Unter einer depressiven Verstimmung hingegen „kann man sich eine Symptomatik aus den bereits genannten Punkten in milderer Ausprägung und kürzerer Dauer vorstellen. Die diagnostische Abklärung bedarf jedoch einem erfahrenen Behandler und ist auch für diesen nicht immer einfach.“
Die Ursachen für eine Depression kann vielfältig sein. „Einerseits geht man davon aus, dass jeder Mensch mit einer genetischen Vulnerabilität (Verletzlichkeit) für eine psychische Erkrankung geboren wird. Zu diesen genetischen Einflüssen können dann andererseits äußere Faktoren, wie beispielsweise kritische Lebensereignisse, hinzutreten. Dazu können Schicksalsschläge zählen, wie der Tod einer nahestehenden Person, oder eine schwere Erkrankung aber auch länger andauernde Belastungen wie Konflikte in der Partnerschaft, der Familie oder am Arbeitsplatz. Auch bestimmte körperliche Erkrankungen oder bestimmte Medikamente können Risikofaktoren für die Entstehung einer depressiven Erkrankung darstellen. Negative Denkmuster können auch depressiv wirken, ebenso wie Vereinsamung oder Mobbing.“
Wie können Angehörige depressiv Kranke unterstützen?

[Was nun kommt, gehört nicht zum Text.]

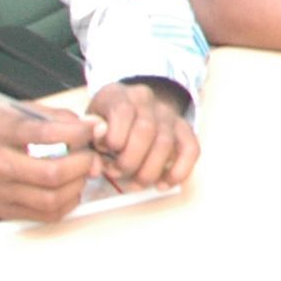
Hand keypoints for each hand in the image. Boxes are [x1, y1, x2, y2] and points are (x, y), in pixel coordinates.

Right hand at [0, 104, 99, 221]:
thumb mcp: (10, 111)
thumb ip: (50, 117)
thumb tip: (88, 126)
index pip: (46, 133)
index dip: (78, 132)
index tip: (94, 129)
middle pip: (52, 173)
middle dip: (84, 164)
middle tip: (92, 155)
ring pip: (51, 199)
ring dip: (77, 186)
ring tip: (81, 172)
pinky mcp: (2, 210)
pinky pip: (44, 214)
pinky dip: (65, 203)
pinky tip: (67, 189)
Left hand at [83, 79, 197, 191]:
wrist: (128, 108)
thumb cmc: (103, 123)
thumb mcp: (89, 122)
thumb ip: (91, 131)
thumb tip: (100, 139)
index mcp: (120, 95)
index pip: (122, 111)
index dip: (114, 137)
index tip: (103, 152)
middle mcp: (147, 101)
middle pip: (146, 130)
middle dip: (130, 160)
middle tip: (117, 173)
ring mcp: (168, 115)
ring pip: (166, 143)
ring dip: (149, 171)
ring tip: (135, 183)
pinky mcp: (184, 130)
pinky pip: (191, 149)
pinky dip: (178, 171)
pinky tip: (163, 184)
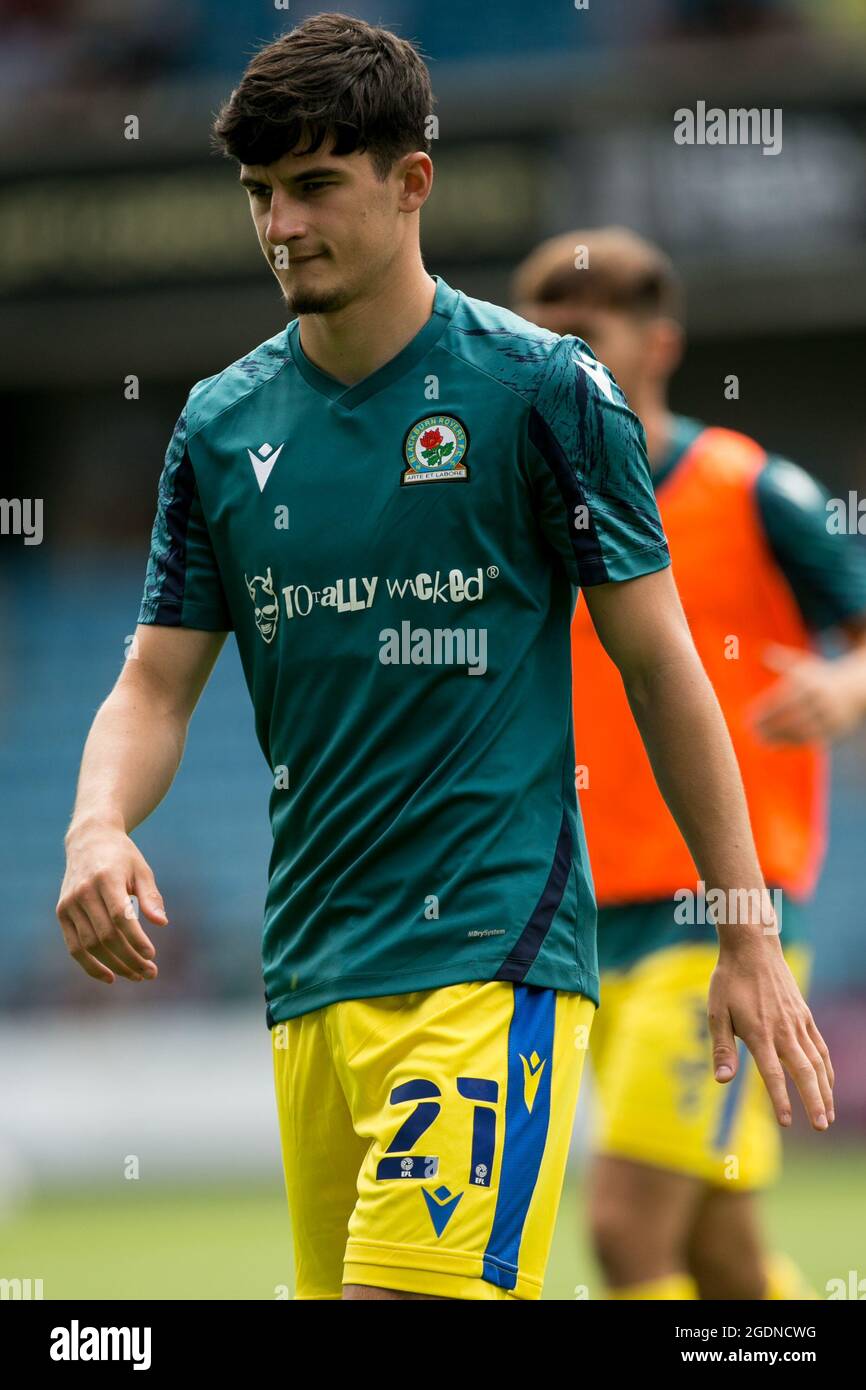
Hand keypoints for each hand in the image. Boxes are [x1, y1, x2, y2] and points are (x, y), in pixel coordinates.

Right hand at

Gerade für Angehörige ist es nicht einfach, das Verhalten und die Gefühle des Betroffenen zu verstehen. Doch gerade die Familie kann eine große Stütze sein. „Die Unterstützungsmöglichkeiten können sehr vielfältig sein. In schweren depressiven Phasen kann es notwendig sein, den Betroffenen zu entlasten und ihm Aufgaben abzunehmen. Genauso wichtig kann es jedoch sein, ihn bei zunehmender Stabilisierung immer wieder zu motivieren Dinge anzugehen, sich etwas zuzutrauen und ihm unterstützend zur Seite zu stehen. Auch im Rahmen der Rückfallprophylaxe kommt Angehörigen ein großer Stellenwert zu. Häufig werden diese bereits in die Behandlung beim niedergelassenen Psychiater als auch beim Psychotherapeuten integriert. Sinnvoll kann es auch sein, als Angehöriger eines depressiv erkrankten Menschen eine entsprechende Angehörigengruppe aufzusuchen. Insbesondere dort finden Angehörige Gleichgesinnte und können ihre Erfahrungen austauschen“, sagt die Ärztin.

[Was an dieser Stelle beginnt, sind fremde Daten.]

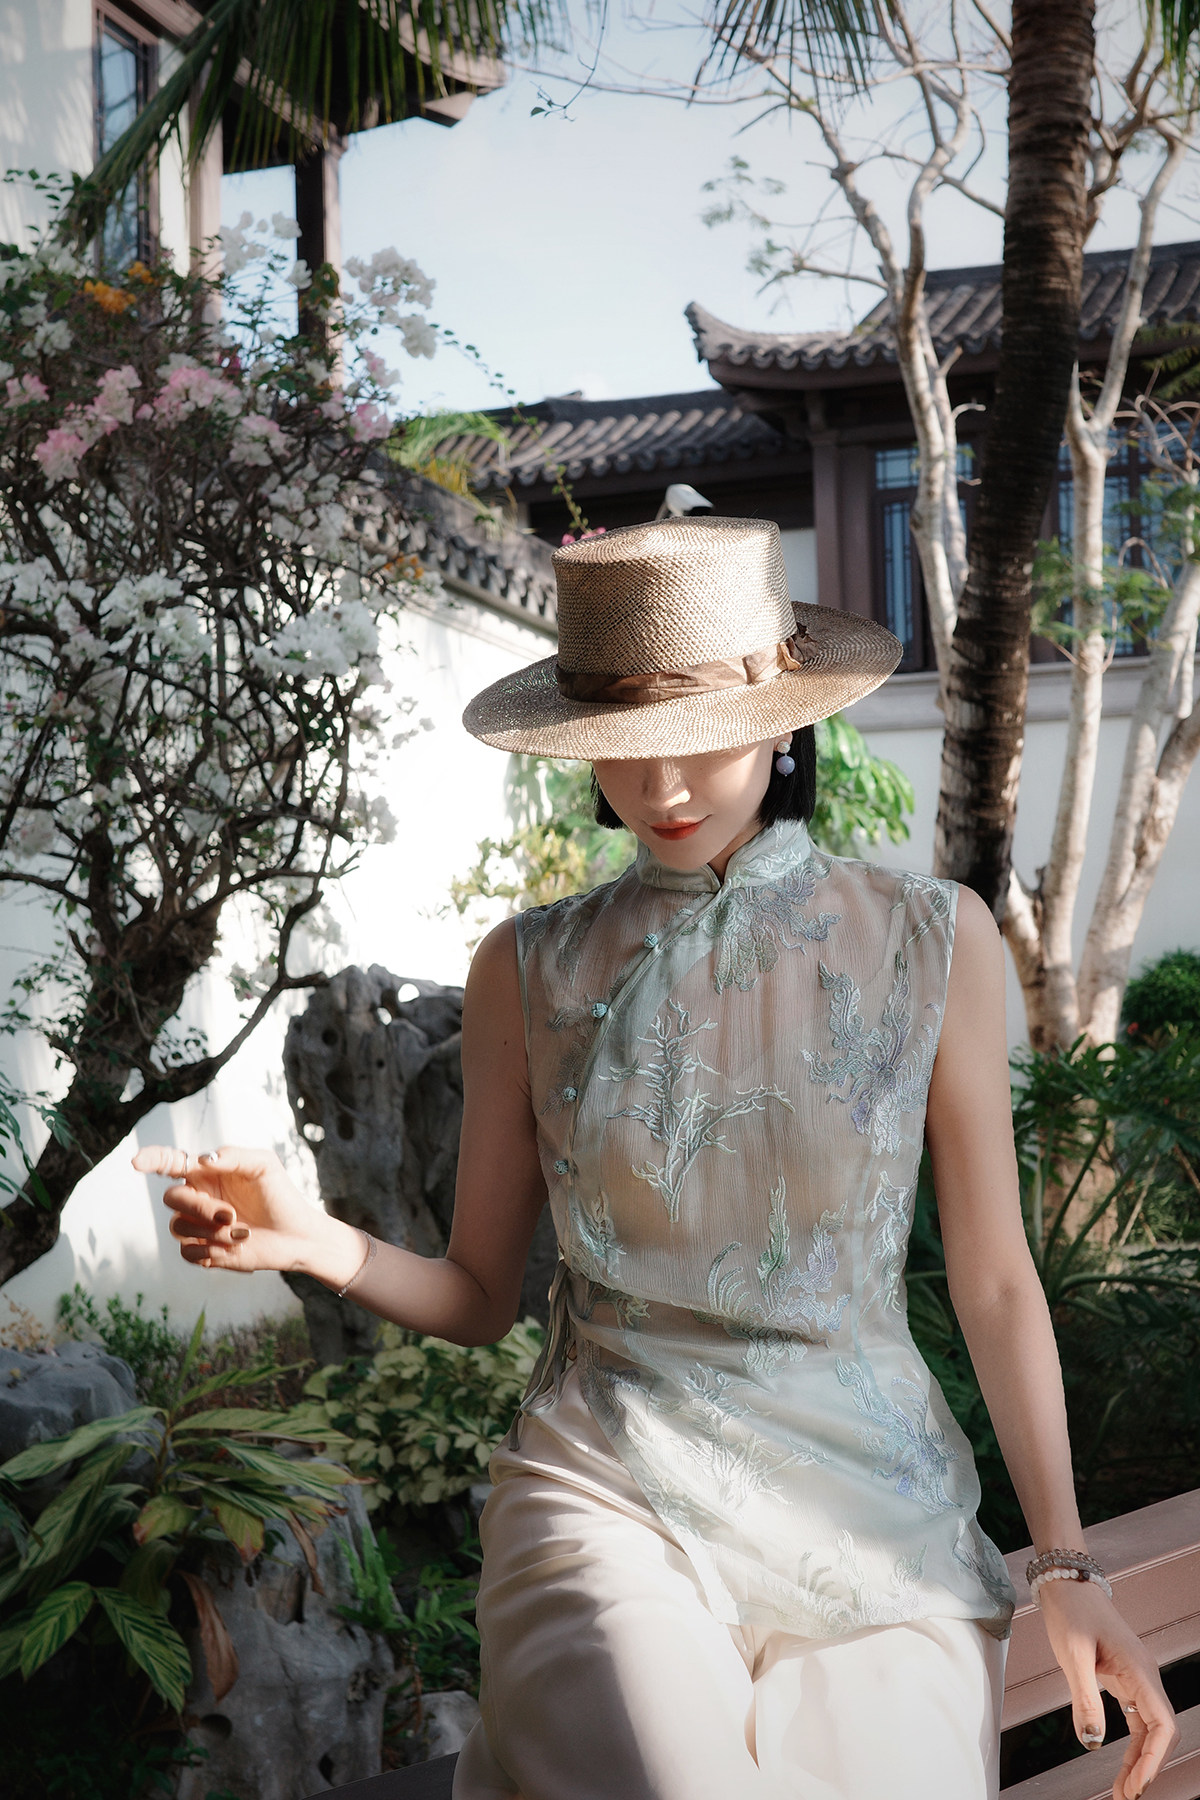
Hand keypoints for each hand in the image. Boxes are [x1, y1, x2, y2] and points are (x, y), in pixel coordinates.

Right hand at [132, 1144, 360, 1286]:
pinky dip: (211, 1251)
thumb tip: (202, 1159)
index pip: (170, 1163)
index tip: (137, 1162)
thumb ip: (233, 1155)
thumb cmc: (280, 1195)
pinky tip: (236, 1248)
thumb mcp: (263, 1165)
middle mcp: (197, 1198)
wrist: (295, 1235)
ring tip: (242, 1233)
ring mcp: (198, 1226)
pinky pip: (187, 1252)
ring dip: (211, 1232)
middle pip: (172, 1198)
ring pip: (178, 1227)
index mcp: (206, 1173)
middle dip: (200, 1208)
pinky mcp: (203, 1251)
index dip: (151, 1160)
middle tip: (230, 1215)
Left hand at [1038, 1577, 1177, 1797]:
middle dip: (1147, 1767)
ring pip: (1149, 1730)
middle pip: (1161, 1732)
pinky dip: (1131, 1746)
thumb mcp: (1073, 1654)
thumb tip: (1091, 1743)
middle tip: (1125, 1797)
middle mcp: (1144, 1676)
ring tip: (1122, 1792)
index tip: (1137, 1786)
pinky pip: (1136, 1720)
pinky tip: (1121, 1767)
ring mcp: (1136, 1679)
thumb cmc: (1070, 1611)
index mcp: (1139, 1670)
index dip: (1153, 1759)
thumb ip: (1084, 1698)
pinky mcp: (1123, 1680)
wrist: (1066, 1582)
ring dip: (1139, 1762)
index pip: (1162, 1724)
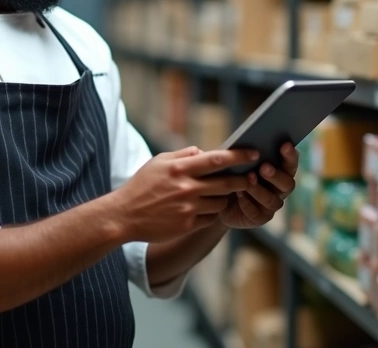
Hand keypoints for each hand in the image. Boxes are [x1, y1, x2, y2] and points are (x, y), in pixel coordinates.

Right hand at [109, 147, 255, 242]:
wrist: (124, 216)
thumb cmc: (141, 186)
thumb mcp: (158, 162)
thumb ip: (182, 155)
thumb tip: (204, 151)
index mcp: (180, 169)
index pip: (217, 159)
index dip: (239, 156)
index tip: (254, 154)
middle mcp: (186, 188)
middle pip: (226, 183)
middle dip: (243, 180)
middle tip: (252, 178)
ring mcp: (188, 208)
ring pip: (221, 202)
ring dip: (225, 197)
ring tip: (223, 194)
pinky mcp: (187, 225)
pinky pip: (210, 218)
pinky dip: (212, 213)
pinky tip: (206, 209)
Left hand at [219, 143, 298, 229]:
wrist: (218, 199)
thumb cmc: (231, 174)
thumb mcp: (237, 162)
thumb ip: (246, 154)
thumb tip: (249, 143)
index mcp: (279, 172)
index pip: (290, 163)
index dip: (290, 155)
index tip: (285, 145)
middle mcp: (279, 190)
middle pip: (288, 184)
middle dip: (276, 175)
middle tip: (264, 167)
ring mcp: (271, 206)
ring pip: (272, 200)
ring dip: (259, 189)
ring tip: (248, 179)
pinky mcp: (259, 218)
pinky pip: (257, 212)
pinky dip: (247, 202)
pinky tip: (239, 193)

Generell gilt: „Depressionen können wirkungsvoll und gut behandelt werden insbesondere, wenn sie frühzeitig diagnostiziert werden. Voraussetzung dafür ist jedoch, dass sich der Betroffene frühzeitig an den Hausarzt wendet und dieser eine Behandlung einleiten kann.“ Das weiß auch Benjamin. „Das Einzige, was wirklich hilft, sind engmaschige Therapie und Medikamente. Aber dafür muss man bereit sein.“ Therapie bedeutet Arbeit – mit und an sich selbst.